Marcus sourit. S'il s'agissait là des mots d'un autre, ils portaient assurément la patte quebertienne. Il croyait même entendre les échos lointains de ses trente et un conseils, qu'il avait précieusement conservés sur ses minidisques toutes ces années durant. Il pensait à la petite Nola qui avait disparu quelque trente ans plus tôt, et il pensait à Harry qui l'avait attendue en vain. Combien de lettres lui avait-il écrites, à cette gamine?

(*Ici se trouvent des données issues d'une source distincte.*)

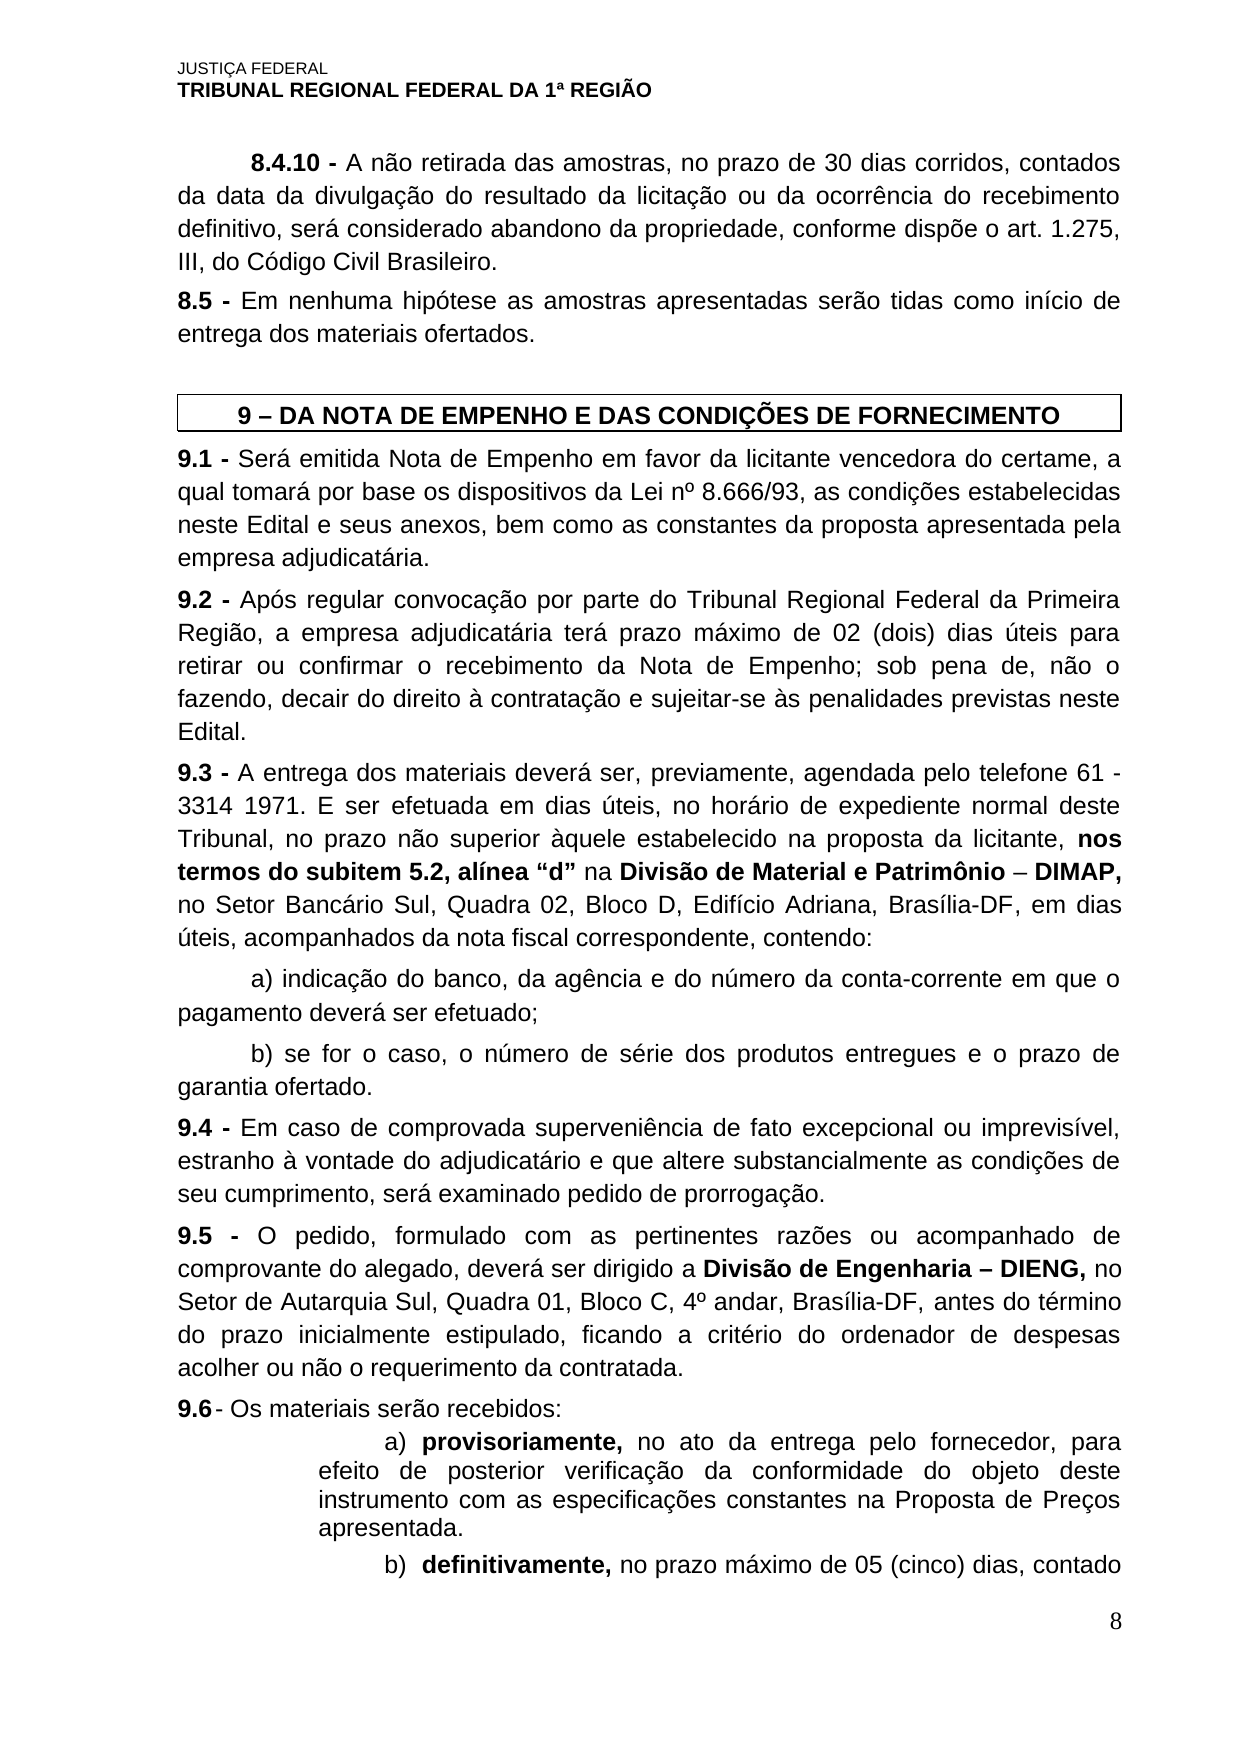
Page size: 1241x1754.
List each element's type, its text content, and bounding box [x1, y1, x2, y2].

text 9.3 - A entrega dos materiais deverá ser, previamente, agendada pelo telefone 61 - 3314 1971. E ser efetuada em dias úteis, no horário de expediente normal deste Tribunal, no prazo não superior àquele estabelecido na proposta da licitante, nos termos do subitem 5.2, alínea “d” na Divisão de Material e Patrimônio – DIMAP, no Setor Bancário Sul, Quadra 02, Bloco D, Edifício Adriana, Brasília-DF, em dias úteis, acompanhados da nota fiscal correspondente, contendo: [985, 758, 1122, 952]
text 8.5 - Em nenhuma hipótese as amostras apresentadas serão tidas como início de entrega dos materiais ofertados. [177, 286, 1122, 348]
text 8.4.10 - A não retirada das amostras, no prazo de 30 dias corridos, contados da data da divulgação do resultado da licitação ou da ocorrência do recebimento definitivo, será considerado abandono da propriedade, conforme dispõe o art. 1.275, III, do Código Civil Brasileiro. [177, 148, 1122, 276]
text b) se for o caso, o número de série dos produtos entregues e o prazo de garantia ofertado. [177, 1039, 308, 1101]
list - Os materiais serão recebidos: [177, 1394, 1122, 1423]
text 9.1 - Será emitida Nota de Empenho em favor da licitante vencedora do certame, a qual tomará por base os dispositivos da Lei nº 8.666/93, as condições estabelecidas neste Edital e seus anexos, bem como as constantes da proposta apresentada pela empresa adjudicatária. [177, 444, 1122, 572]
text 9.4 - Em caso de comprovada superveniência de fato excepcional ou imprevisível, estranho à vontade do adjudicatário e que altere substancialmente as condições de seu cumprimento, será examinado pedido de prorrogação. [985, 1113, 1122, 1208]
list definitivamente, no prazo máximo de 05 (cinco) dias, contado [281, 1550, 1122, 1579]
text 9 – DA NOTA DE EMPENHO E DAS CONDIÇÕES DE FORNECIMENTO [178, 395, 1120, 430]
text 9.5 - O pedido, formulado com as pertinentes razões ou acompanhado de comprovante do alegado, deverá ser dirigido a Divisão de Engenharia – DIENG, no Setor de Autarquia Sul, Quadra 01, Bloco C, 4º andar, Brasília-DF, antes do término do prazo inicialmente estipulado, ficando a critério do ordenador de despesas acolher ou não o requerimento da contratada. [177, 1221, 1122, 1381]
text 9.3 - A entrega dos materiais deverá ser, previamente, agendada pelo telefone 61 - 3314 1971. E ser efetuada em dias úteis, no horário de expediente normal deste Tribunal, no prazo não superior àquele estabelecido na proposta da licitante, nos termos do subitem 5.2, alínea “d” na Divisão de Material e Patrimônio – DIMAP, no Setor Bancário Sul, Quadra 02, Bloco D, Edifício Adriana, Brasília-DF, em dias úteis, acompanhados da nota fiscal correspondente, contendo: [177, 758, 308, 952]
text 9.2 - Após regular convocação por parte do Tribunal Regional Federal da Primeira Região, a empresa adjudicatária terá prazo máximo de 02 (dois) dias úteis para retirar ou confirmar o recebimento da Nota de Empenho; sob pena de, não o fazendo, decair do direito à contratação e sujeitar-se às penalidades previstas neste Edital. [985, 584, 1122, 745]
text 9.2 - Após regular convocação por parte do Tribunal Regional Federal da Primeira Região, a empresa adjudicatária terá prazo máximo de 02 (dois) dias úteis para retirar ou confirmar o recebimento da Nota de Empenho; sob pena de, não o fazendo, decair do direito à contratação e sujeitar-se às penalidades previstas neste Edital. [177, 584, 308, 745]
text a) indicação do banco, da agência e do número da conta-corrente em que o pagamento deverá ser efetuado; [985, 964, 1122, 1026]
text 9.4 - Em caso de comprovada superveniência de fato excepcional ou imprevisível, estranho à vontade do adjudicatário e que altere substancialmente as condições de seu cumprimento, será examinado pedido de prorrogação. [177, 1113, 308, 1208]
text b) se for o caso, o número de série dos produtos entregues e o prazo de garantia ofertado. [985, 1039, 1122, 1101]
text a) indicação do banco, da agência e do número da conta-corrente em que o pagamento deverá ser efetuado; [177, 964, 308, 1026]
list provisoriamente, no ato da entrega pelo fornecedor, para efeito de posterior verificação da conformidade do objeto deste instrumento com as especificações constantes na Proposta de Preços apresentada. [281, 1427, 1122, 1542]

Et je t'ai écrit. Tout ce que j'ai en moi, je l'ai mis dans cette lettre. Il dit, cet homme au nom amusant, que tu comprendras. Il dit que tu la liras, puis que tu sortiras sur la plage et en marchant le long de la mer tu repenseras à tout ça, et tu comprendras. Cela demandera une heure ou une journée, peu importe. Mais à la fin, tu reviendras à la pension. Il dit que tu montreras l'escalier, que tu ouvriras la porte, et que sans rien me dire tu me prendras dans tes bras et tu m'embrasseras.

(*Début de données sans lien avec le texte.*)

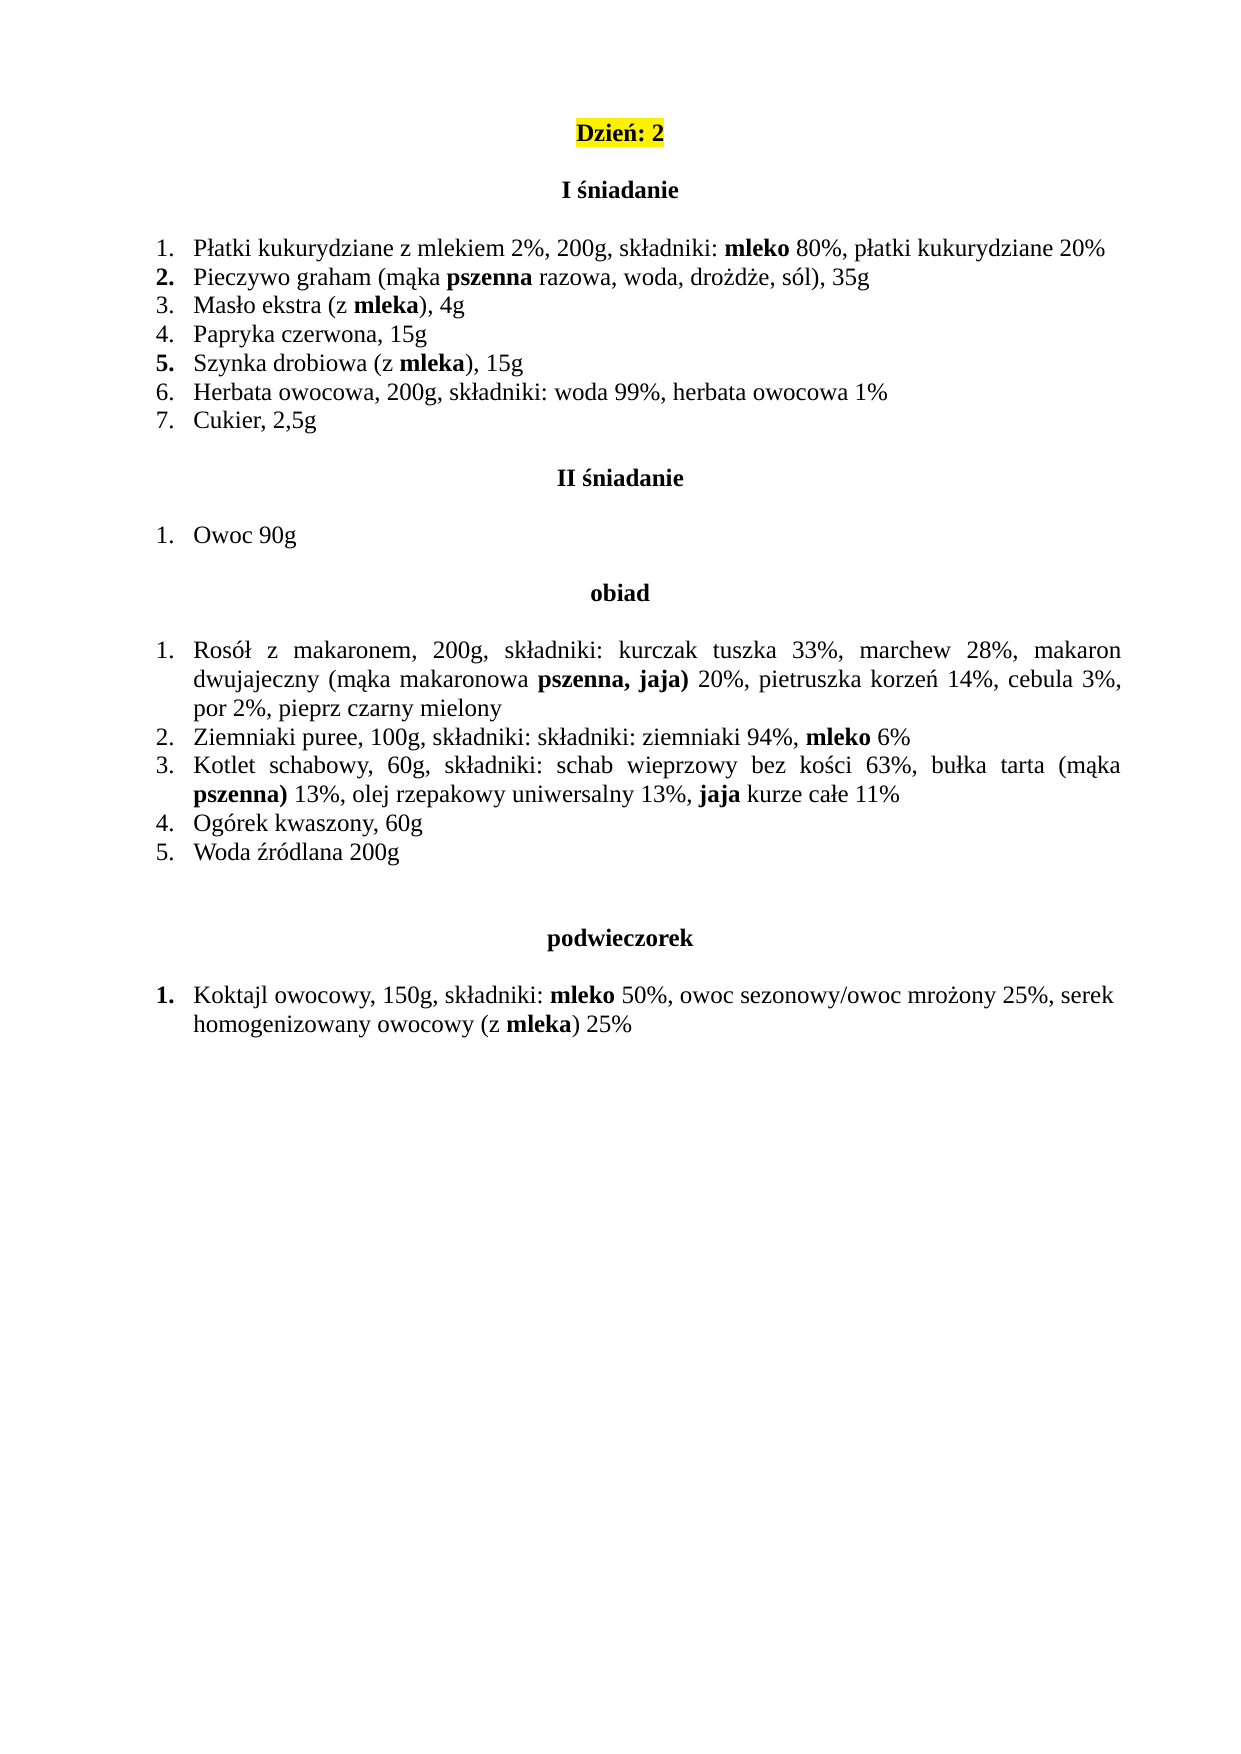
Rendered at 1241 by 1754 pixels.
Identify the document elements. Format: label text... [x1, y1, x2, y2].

subtitle Szynka drobiowa (z mleka), 15g [156, 348, 1122, 377]
subtitle I śniadanie [118, 176, 1122, 204]
subtitle podwieczorek [118, 923, 1122, 952]
subtitle obiad [118, 578, 1122, 607]
subtitle Dzień: 2 [118, 118, 1122, 147]
list Ziemniaki puree, 100g, składniki: składniki: ziemniaki 94%, mleko 6% [156, 722, 1122, 751]
subtitle II śniadanie [118, 463, 1122, 492]
subtitle Ogórek kwaszony, 60g [156, 808, 1122, 837]
subtitle Koktajl owocowy, 150g, składniki: mleko 50%, owoc sezonowy/owoc mrożony 25%, serek homogenizowany owocowy (z mleka) 25% [156, 981, 1122, 1038]
subtitle Kotlet schabowy, 60g, składniki: schab wieprzowy bez kości 63%, bułka tarta (mąka pszenna) 13%, olej rzepakowy uniwersalny 13%, jaja kurze całe 11% [156, 751, 1122, 808]
subtitle Płatki kukurydziane z mlekiem 2%, 200g, składniki: mleko 80%, płatki kukurydziane 20% [156, 233, 1122, 262]
subtitle Owoc 90g [156, 521, 1122, 549]
subtitle Papryka czerwona, 15g [156, 319, 1122, 348]
subtitle Woda źródlana 200g [156, 837, 1122, 866]
subtitle Pieczywo graham (mąka pszenna razowa, woda, drożdże, sól), 35g [156, 262, 1122, 291]
subtitle Cukier, 2,5g [156, 406, 1122, 434]
list Rosół z makaronem, 200g, składniki: kurczak tuszka 33%, marchew 28%, makaron dwujajeczny (mąka makaronowa pszenna, jaja) 20%, pietruszka korzeń 14%, cebula 3%, por 2%, pieprz czarny mielony [156, 636, 1122, 722]
subtitle Masło ekstra (z mleka), 4g [156, 291, 1122, 319]
subtitle Herbata owocowa, 200g, składniki: woda 99%, herbata owocowa 1% [156, 377, 1122, 406]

Après cette phrase, Harry fit une pause qui dura plus longtemps que les précédentes. Marcus tourna la tête vers lui et surprit dans ses yeux une lueur triste alors qu'il regardait dans le vide. Inquiet, Marcus se releva et passa un bras autour de ses épaules, et ce simple geste suffit à le réveiller de sa transe. Ensemble, ils baissèrent les yeux sur les pages restées ouvertes.

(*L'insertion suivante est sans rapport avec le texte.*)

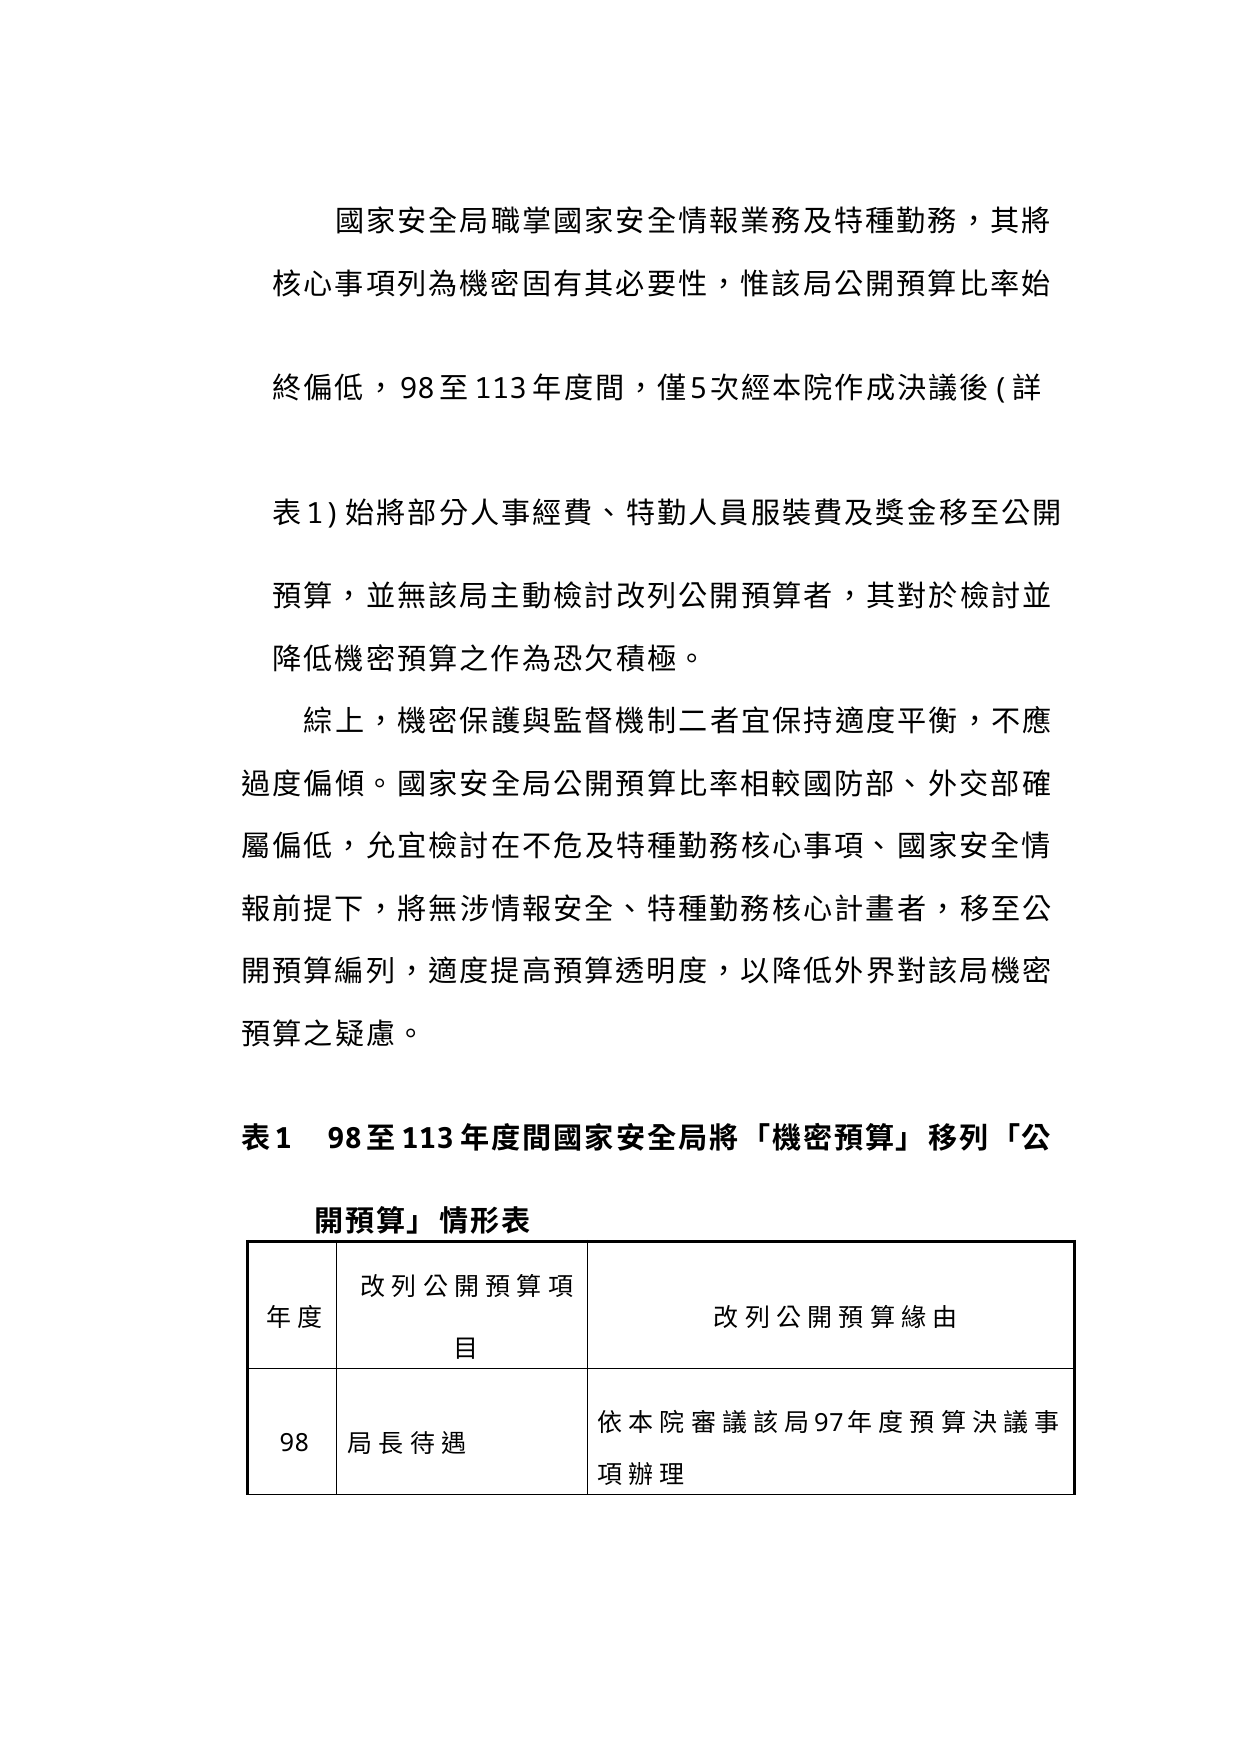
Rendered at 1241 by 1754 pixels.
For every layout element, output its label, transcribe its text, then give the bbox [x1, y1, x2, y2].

table_header 改列公開預算緣由 [588, 1243, 1073, 1368]
text 綜上，機密保護與監督機制二者宜保持適度平衡，不應過度偏傾。國家安全局公開預算比率相較國防部、外交部確屬偏低，允宜檢討在不危及特種勤務核心事項、國家安全情報前提下，將無涉情報安全、特種勤務核心計畫者，移至公開預算編列，適度提高預算透明度，以降低外界對該局機密預算之疑慮。 [236, 677, 1063, 1052]
text 國家安全局職掌國家安全情報業務及特種勤務，其將核心事項列為機密固有其必要性，惟該局公開預算比率始終偏低，98至113年度間，僅5次經本院作成決議後(詳表1)始將部分人事經費、特勤人員服裝費及獎金移至公開預算，並無該局主動檢討改列公開預算者，其對於檢討並降低機密預算之作為恐欠積極。 [266, 177, 1063, 677]
table_header 改列公開預算項目 [337, 1243, 587, 1368]
table_cell 依本院審議該局97年度預算決議事項辦理 [588, 1369, 1073, 1494]
table_cell 局長待遇 [337, 1369, 587, 1494]
text 表1 98至113年度間國家安全局將「機密預算」移列「公開預算」情形表 [236, 1052, 1063, 1240]
table_header 年度 [249, 1243, 336, 1368]
table_cell 98 [249, 1369, 336, 1494]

— Où en étais-je? demanda Harry avec une pointe d'agacement.

Marcus toucha du doigt une phrase.

Je sais que cela paraît stupide. Mais j'aimerais que les choses se passent vraiment ainsi. C'est une belle manière de se perdre, que de se perdre dans les bras l'un de l'autre. Rien ne pourra me prendre le souvenir de ces moments où j'étais, de tout mon être, tienne.

Doucement, Marcus lui arracha le livre des mains et le déposa sur la table basse, à la suite de quoi il se lova contre lui, les bras autour de son cou, le menton posé sur son épaule. Il huma son odeur, mélange de café brûlant et de papier neuf. Harry sentait comme un personnage de roman, de ceux qu'on aime à la folie et qu'on n'oublie jamais vraiment.

Son compagnon le serra à son tour contre lui et déposa un baiser timide sur le haut de son crâne, là-même où il lui avait caressé les cheveux. Marcus sourit jusqu'aux oreilles et, sans relever la tête, demanda :

— On en lit un autre? 

(Les citations, en italique, proviennent de la traduction française réalisée par Françoise Brun d'Oceano mare d'Alessandro Baricco.) 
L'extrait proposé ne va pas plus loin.